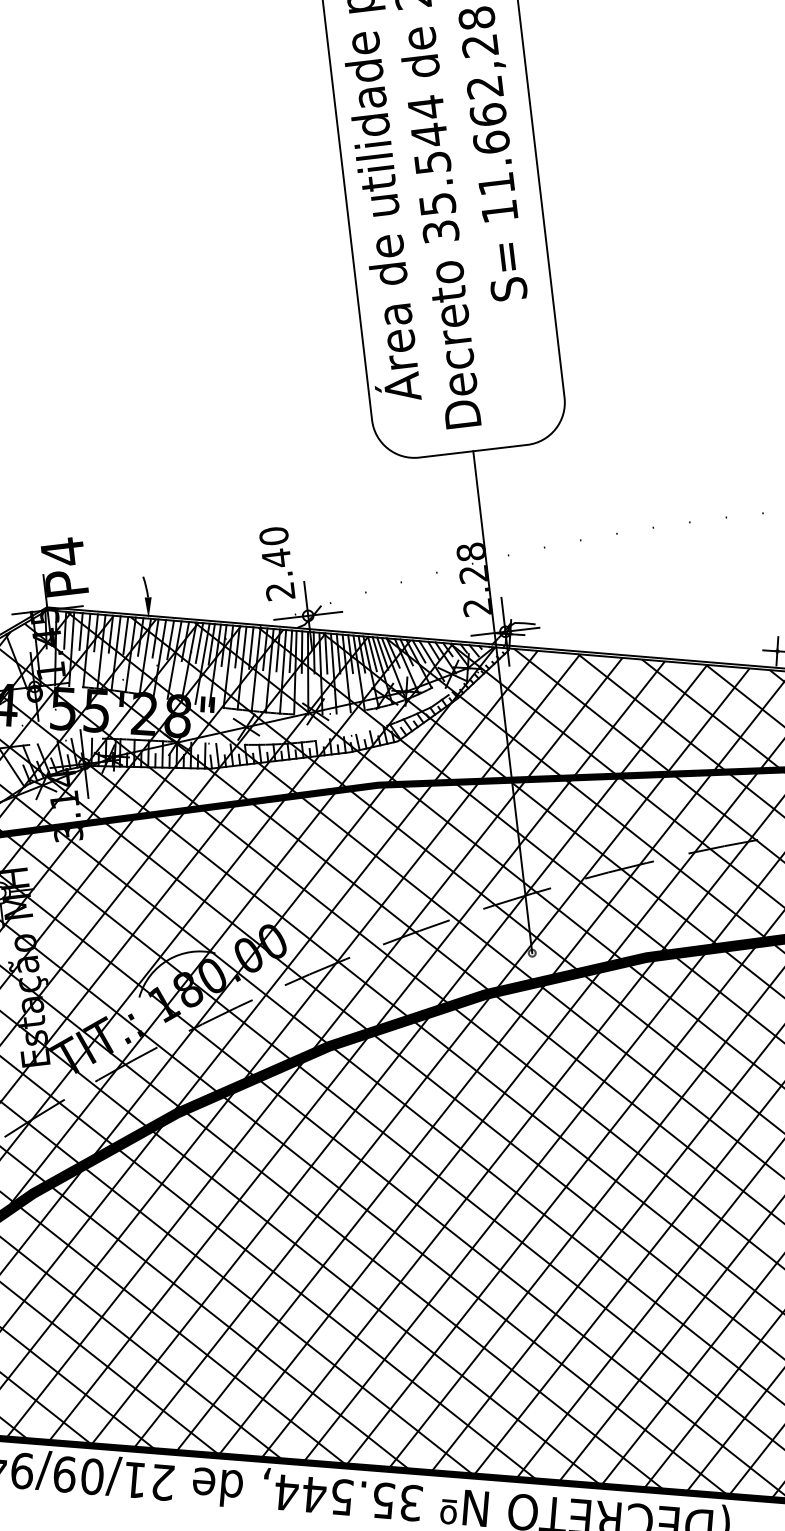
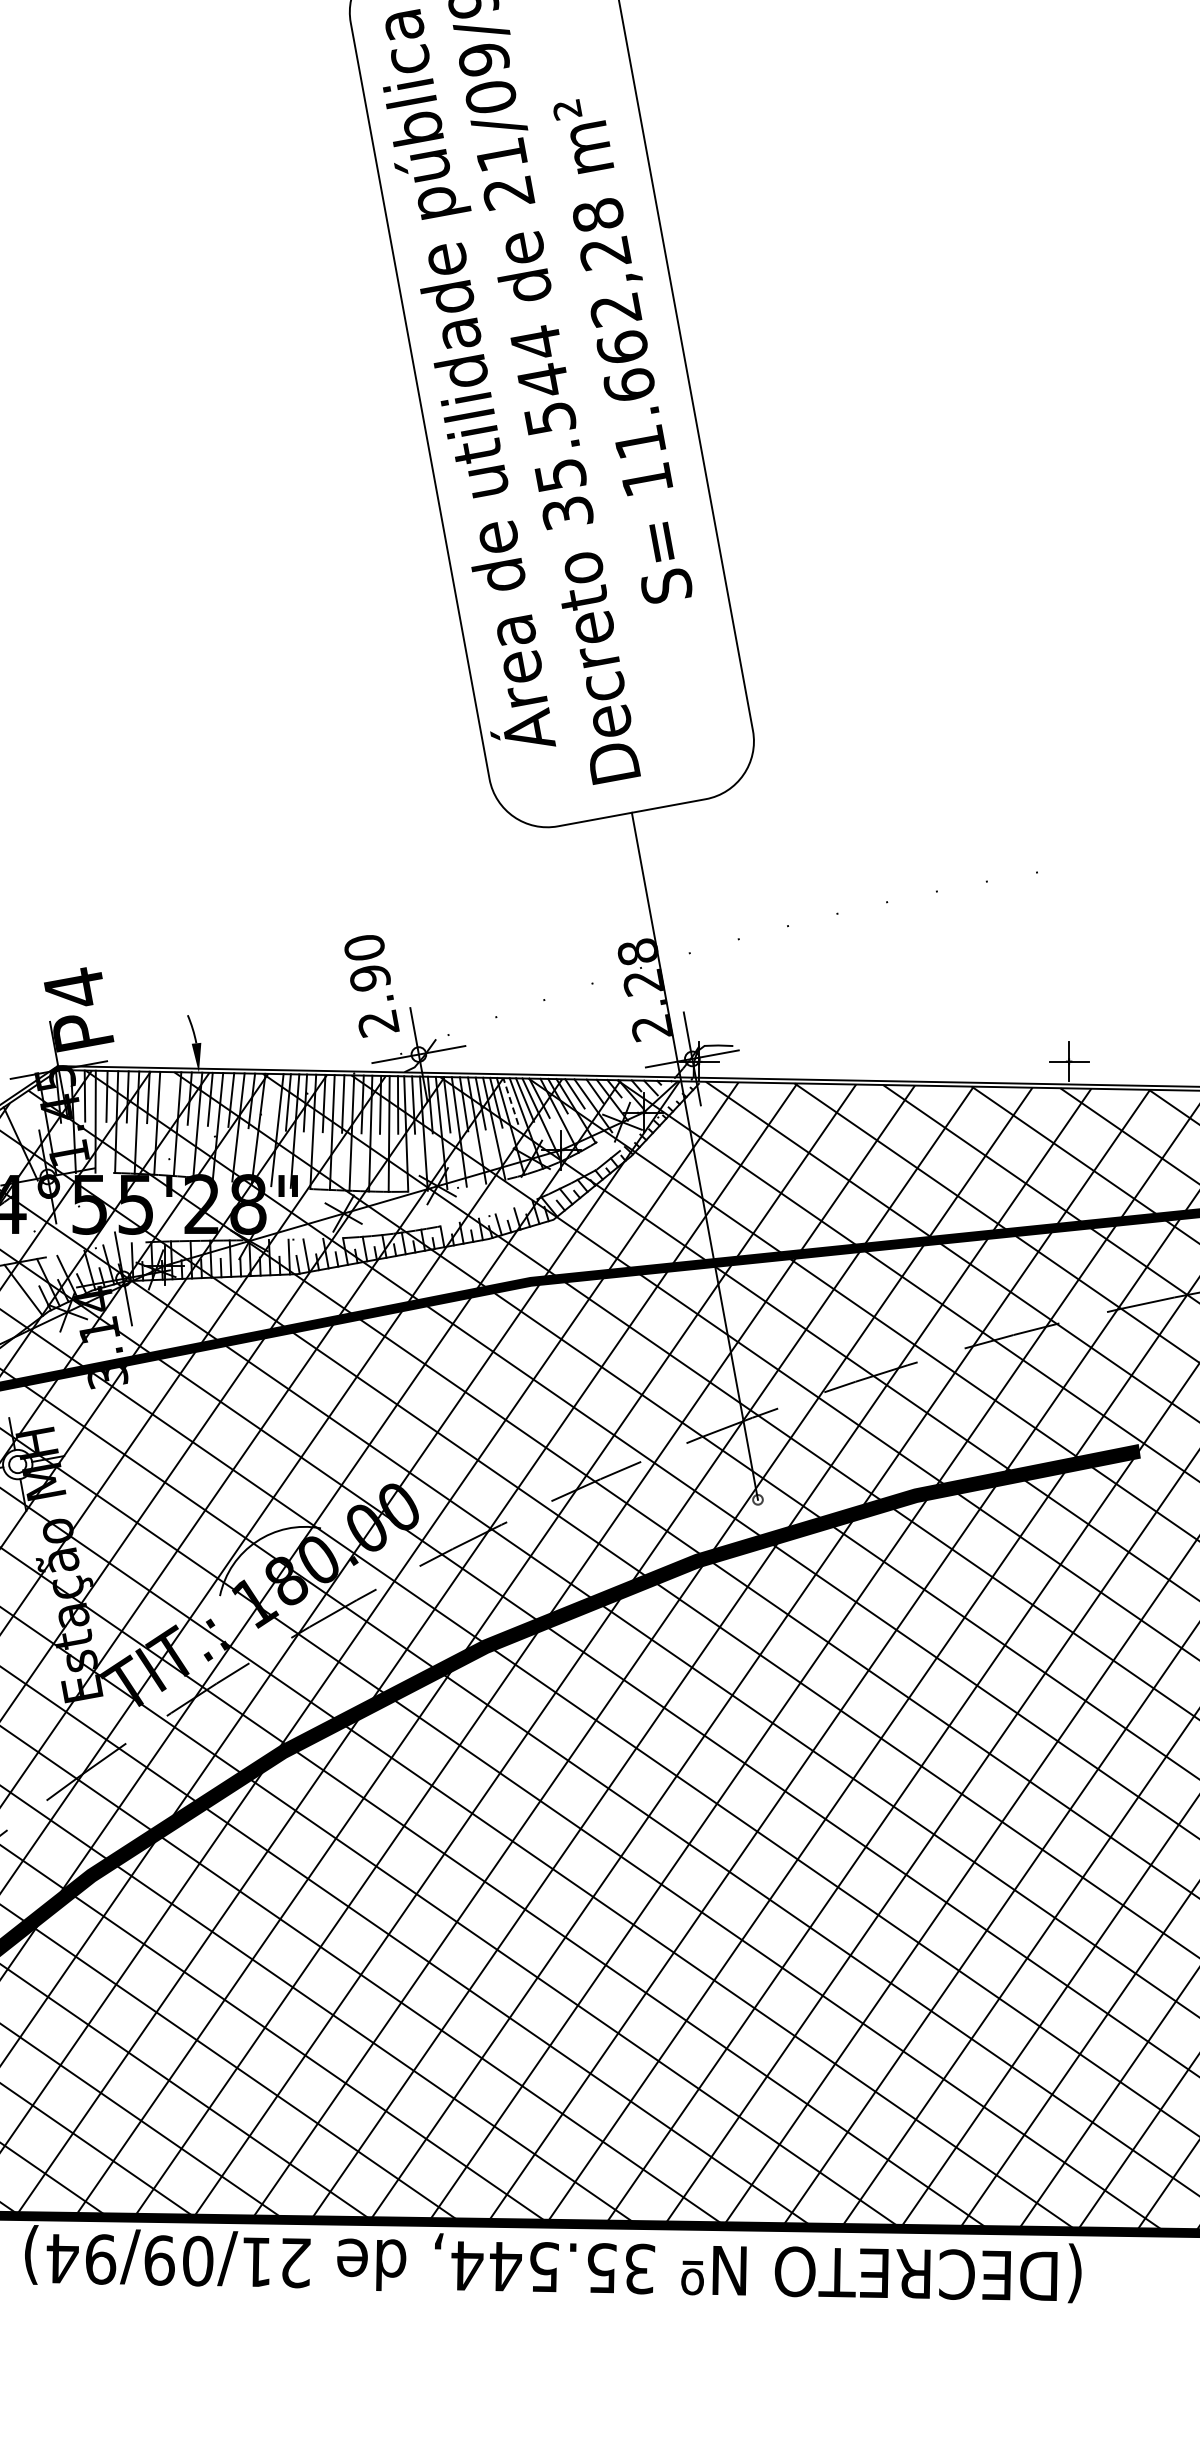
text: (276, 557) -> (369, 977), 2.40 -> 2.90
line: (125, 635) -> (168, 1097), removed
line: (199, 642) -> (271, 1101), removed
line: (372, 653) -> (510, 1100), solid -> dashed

● ● ● ●

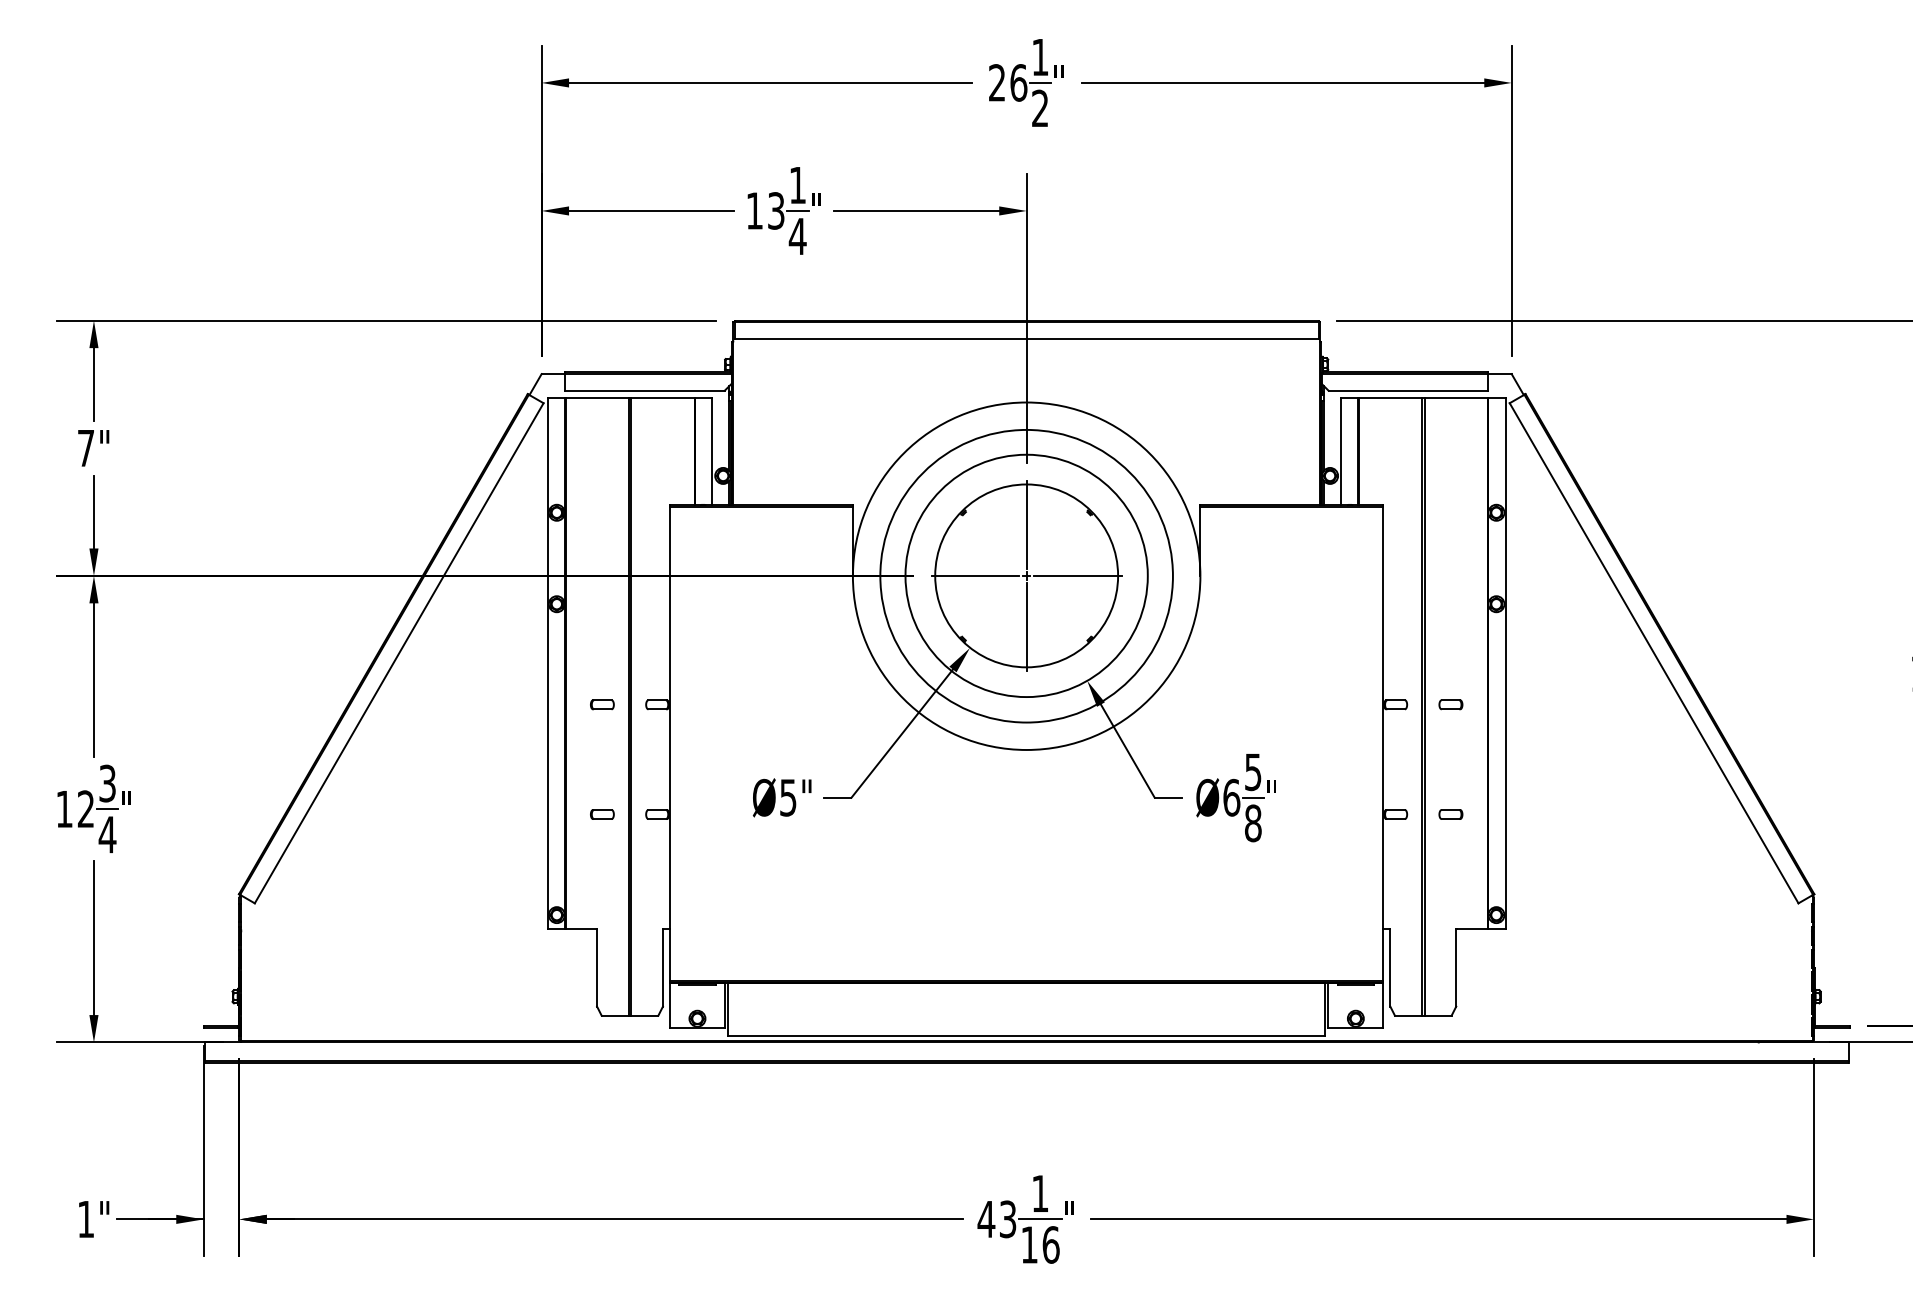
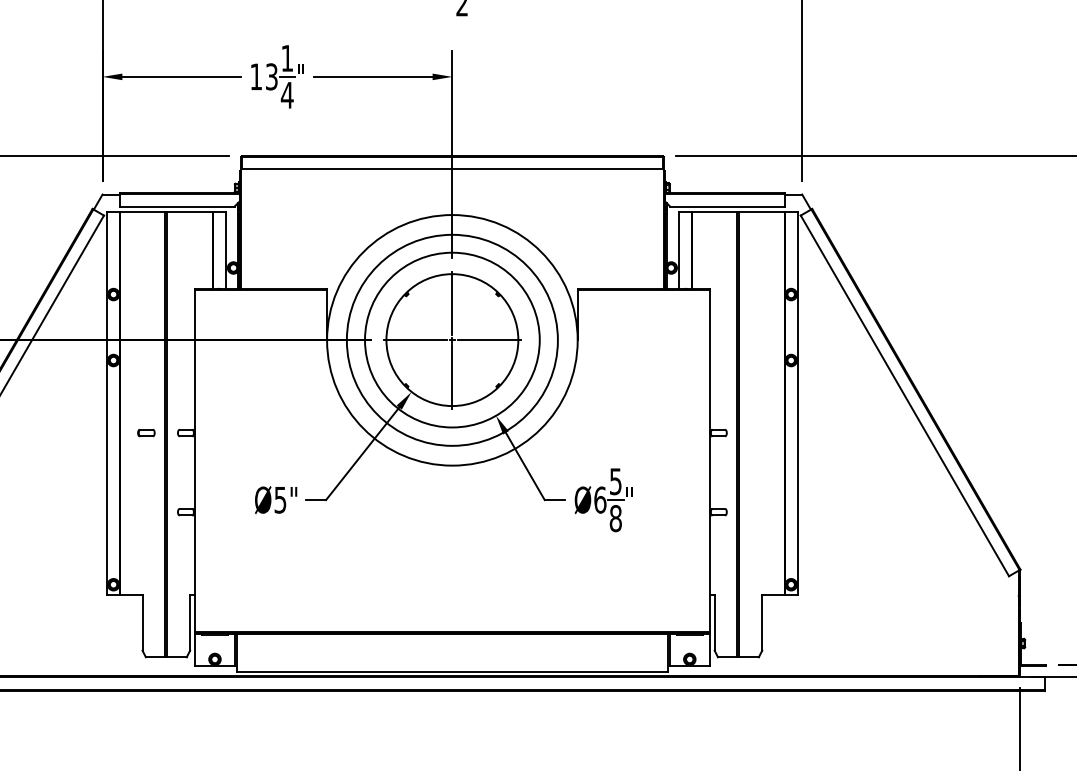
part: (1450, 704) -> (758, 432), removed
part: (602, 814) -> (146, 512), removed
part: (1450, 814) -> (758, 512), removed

● ● ● ●

Each line of the entries above that has the word "removed" is to be copied.

• SOLUTION BELOW
line: (125, 635) -> (168, 1097), removed
line: (199, 642) -> (271, 1101), removed
part: (1450, 704) -> (758, 432), removed
part: (602, 814) -> (146, 512), removed
part: (1450, 814) -> (758, 512), removed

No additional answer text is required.